COMPITO DA SVOLGERE: Ricopia fedelmente le righe delle voci partendo dall'inizio e fermandoti dopo la riga che contiene "applications of AI.", compresa. Escludi le immagini dalla risposta.

VOCI:
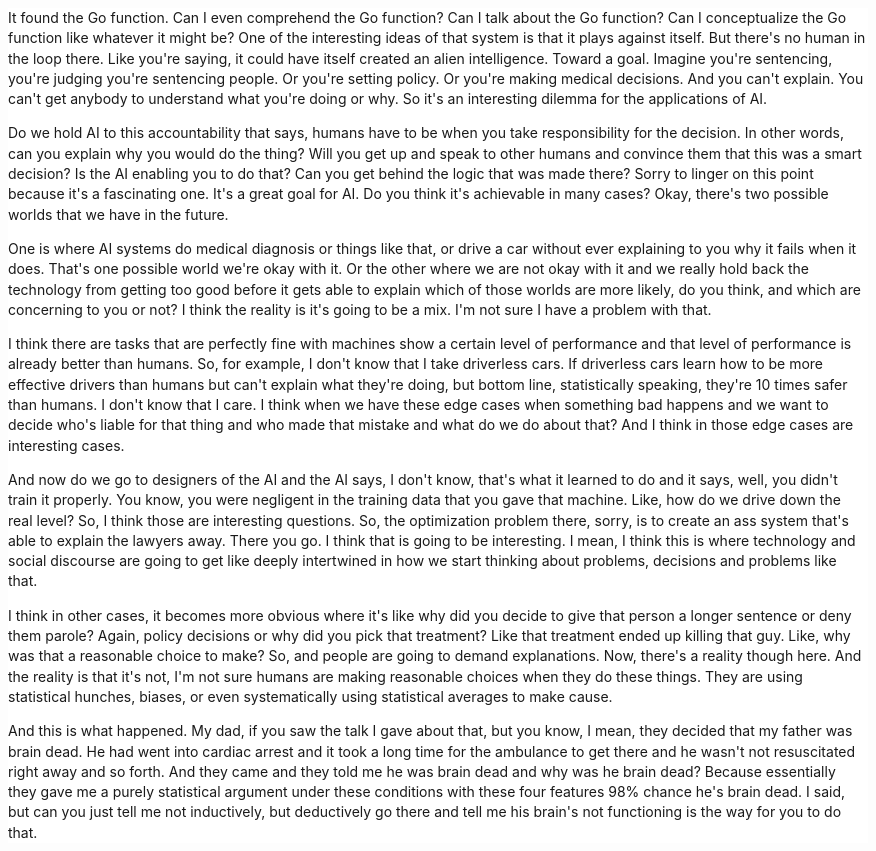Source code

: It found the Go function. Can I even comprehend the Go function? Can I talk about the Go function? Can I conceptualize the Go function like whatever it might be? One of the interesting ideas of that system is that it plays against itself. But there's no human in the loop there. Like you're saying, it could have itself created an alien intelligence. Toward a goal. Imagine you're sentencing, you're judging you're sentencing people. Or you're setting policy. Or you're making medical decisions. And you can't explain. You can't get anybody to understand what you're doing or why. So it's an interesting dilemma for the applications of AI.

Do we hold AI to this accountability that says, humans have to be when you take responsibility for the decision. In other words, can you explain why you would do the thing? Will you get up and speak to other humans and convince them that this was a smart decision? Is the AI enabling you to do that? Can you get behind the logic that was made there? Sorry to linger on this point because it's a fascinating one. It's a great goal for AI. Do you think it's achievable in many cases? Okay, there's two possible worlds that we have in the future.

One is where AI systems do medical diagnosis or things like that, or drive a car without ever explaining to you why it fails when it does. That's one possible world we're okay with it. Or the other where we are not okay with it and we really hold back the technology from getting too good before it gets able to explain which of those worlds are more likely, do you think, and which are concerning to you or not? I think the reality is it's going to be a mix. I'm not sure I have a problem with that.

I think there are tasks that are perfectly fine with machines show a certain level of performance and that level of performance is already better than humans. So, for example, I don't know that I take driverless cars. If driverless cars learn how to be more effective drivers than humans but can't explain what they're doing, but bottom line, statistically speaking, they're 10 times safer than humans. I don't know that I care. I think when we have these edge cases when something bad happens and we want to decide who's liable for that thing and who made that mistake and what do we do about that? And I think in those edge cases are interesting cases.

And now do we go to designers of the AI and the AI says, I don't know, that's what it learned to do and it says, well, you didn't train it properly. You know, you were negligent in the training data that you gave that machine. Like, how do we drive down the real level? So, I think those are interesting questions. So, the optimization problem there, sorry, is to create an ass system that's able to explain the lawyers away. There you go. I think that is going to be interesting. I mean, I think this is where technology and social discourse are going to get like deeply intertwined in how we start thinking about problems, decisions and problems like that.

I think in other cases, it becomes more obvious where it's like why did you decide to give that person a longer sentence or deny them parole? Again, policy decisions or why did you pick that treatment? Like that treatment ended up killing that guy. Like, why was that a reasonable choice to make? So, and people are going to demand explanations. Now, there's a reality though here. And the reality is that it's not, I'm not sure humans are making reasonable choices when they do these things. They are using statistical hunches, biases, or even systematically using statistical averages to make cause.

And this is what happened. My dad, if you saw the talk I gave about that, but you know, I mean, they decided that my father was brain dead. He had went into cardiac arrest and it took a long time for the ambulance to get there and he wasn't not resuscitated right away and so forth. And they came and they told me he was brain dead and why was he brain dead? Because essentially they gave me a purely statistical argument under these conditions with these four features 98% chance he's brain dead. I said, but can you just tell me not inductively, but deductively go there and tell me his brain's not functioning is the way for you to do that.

SOLUZIONE:
Source code

: It found the Go function. Can I even comprehend the Go function? Can I talk about the Go function? Can I conceptualize the Go function like whatever it might be? One of the interesting ideas of that system is that it plays against itself. But there's no human in the loop there. Like you're saying, it could have itself created an alien intelligence. Toward a goal. Imagine you're sentencing, you're judging you're sentencing people. Or you're setting policy. Or you're making medical decisions. And you can't explain. You can't get anybody to understand what you're doing or why. So it's an interesting dilemma for the applications of AI.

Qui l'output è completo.